AVS 46th International Symposium
    Biomaterial Interfaces Group Wednesday Sessions
       Session BI-WeP

Paper BI-WeP3
Osteoblast and Monocyte Response to Nanometre Surface Topography In Vitro

Wednesday, October 27, 1999, 5:30 pm, Room 4C

Session: Poster Session
Presenter: P. Hanarp, Chalmers University of Technology, Sweden
Authors: P. Hanarp, Chalmers University of Technology, Sweden
J. Rice, University of Liverpool, UK
J.A. Hunt, University of Liverpool, UK
J.A. Gallagher, University of Liverpool, UK
D.S. Sutherland, Chalmers University of Technology, Sweden
J. Gold, Chalmers University of Technology, Sweden
Correspondent: Click to Email
It is well known that cells adhering to surfaces are influenced by micron-sized chemical and topographical features, but very little is known about cell behaviour on surfaces with smaller, nanometre-sized features. We have used a method based on adsorption of colloidal particles to produce surfaces with well-controlled nanotopography. Surfaces of silicon wafers, pre-coated with 30 nm of thermally evaporated Ti, were treated with aluminium chloride hydroxide giving a net positive charge at neutral pH. Then the surfaces were exposed to dilute aqueous solutions of 110 nm polystyrene particles, and the negatively charged particles adsorbed onto the positively charged surfaces randomly by electrostatic interactions. A submonolayer of particles was obtained with coverage controlled either by salt concentration in the colloidal solution for equilibrium adsorptions, or particle concentration and adsorption time in interrupted (non-equilibrium) adsorptions. To produce chemically homogenous surfaces, a film of titanium (82.5nm) was evaporated on top of the particle films. The titanium film was naturally oxidised in air.
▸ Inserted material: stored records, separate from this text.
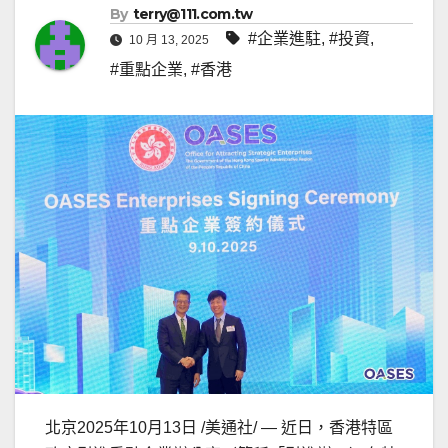
By
terry@111.com.tw
#企業進駐
,
#投資
,
10 月 13, 2025
#重點企業
,
#香港
北京
2025年10月13日
/美通社/ — 近日，香港特區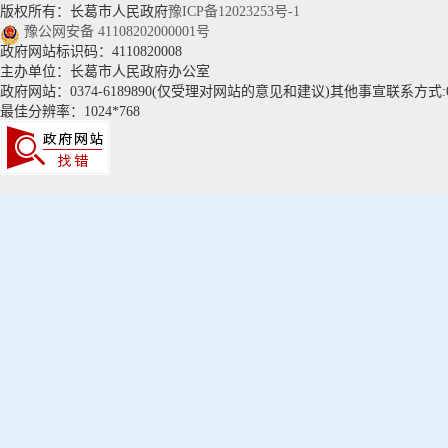
版权所有：长葛市人民政府
豫ICP备12023253号-1
豫公网安备 41108202000001号
政府网站标识码：4110820008
主办单位：长葛市人民政府办公室
政府网站：0374-6189890(仅受理对网站的意见和建议)其他事宣联系方式:037
最佳分辨率：1024*768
The response of primary human osteoblasts and monocytes to these surfaces has been investigated. The cells were cultured in contact with the samples, 1) flat titanium oxide, 2) 10% and 3) 20% coverage of 110 nm particles coated in titanium oxide, for 1 and 7 days. They were examined using fluorescent cytoskeletal staining, confocal microscopy and lactate dehydrogenase assays in conjunction with flow cytometry. At each time point, both osteoblasts and monocytes cultured on the flat titanium oxide and the 20% coverage surfaces showed a greater affinity for adherence than at the 10% surfaces. SEM analysis of the samples after cell culture showed that the surfaces are still intact. This work is ongoing, but these preliminary results indicate that osteoblasts and monocytes are influenced by nanotopography in vitro.